Jusqu’à ce que, début 2019, la Canadienne soit invitée par le prestigieux label A. Lange & Söhne au siège de Glashütte, en Allemagne. "Là-bas, j’ai été littéralement époustouflée par le savoir-faire que demandent les montres. J’ai passé des heures dans les différents ateliers. Dans des circonstances normales, j’aurais suivi un cours d’horlogerie cet été, mais il a été reporté jusqu’à nouvel ordre."
Sous le marteau
La livraison de sa toute première montre, une A. Lange & Söhne Lange 1 en or rose avec cadran argenté de l’année 2002 a, hélas, aussi été reportée. Un achat qu’elle a payé rubis sur l’ongle. "Je ne suis pas du tout une influenceuse en matière de montres!" (rires) "Je tiens à mon indépendance et je considère que, ce qui est enrichissant, c’est de pouvoir travailler pour différentes marques et personnalités."

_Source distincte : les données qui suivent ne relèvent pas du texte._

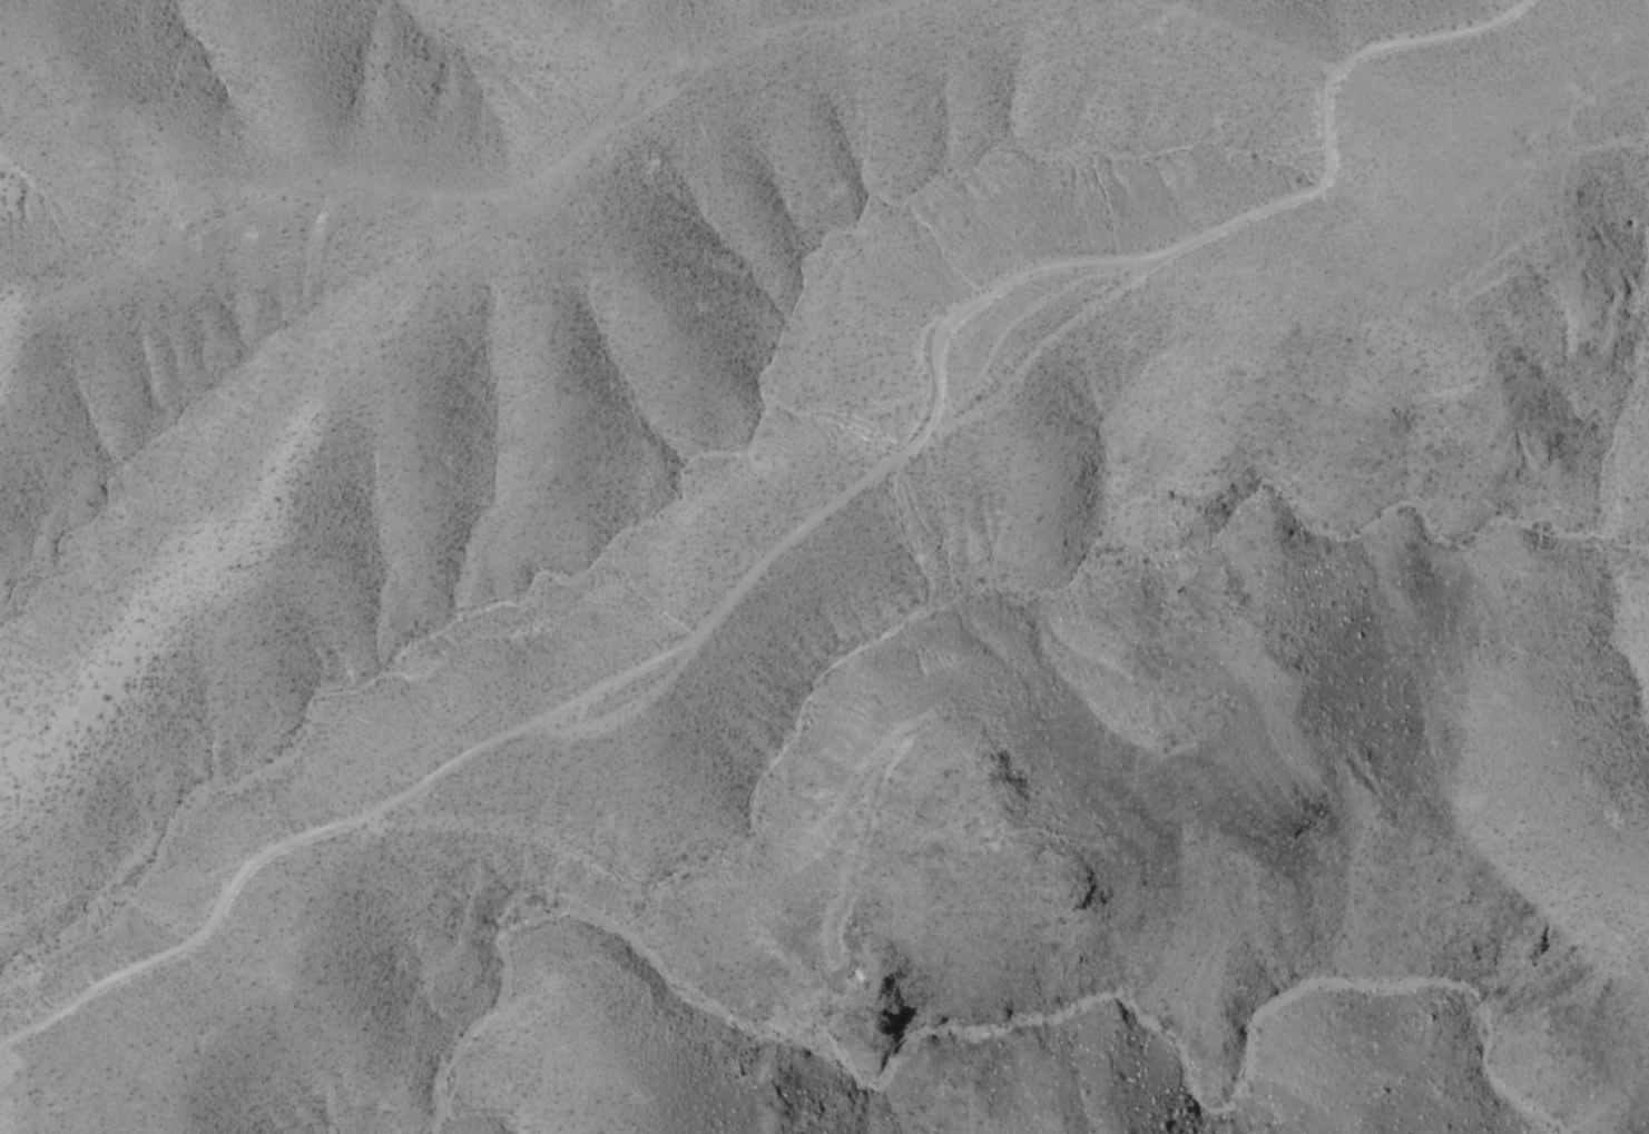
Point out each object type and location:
road: (836, 501)
road: (23, 1031)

Kraulis a réalisé des dessins pour Tag Heuer et une œuvre de sa main trône dans la boutique de A. Lange et Söhne dans l’Upper East Side, à Manhattan. Les maisons de vente aux enchères l’ont aussi repérée: en 2017, la maison Phillips lui a demandé de venir en résidence en vue de la vente aux enchères de la montre Rolex Daytona de l’acteur Paul Newman.
Ceux qui n’avaient pas pu s’offrir cette montre de légende (dont le prix a atteint 17.752.500 dollars lors de cette vente) pouvaient se consoler en s’offrant la version papier de cette pièce unique. Et ils étaient nombreux: les tirages, d’une valeur d’environ 1.000 euros pièce, se sont envolés en moins d’une heure.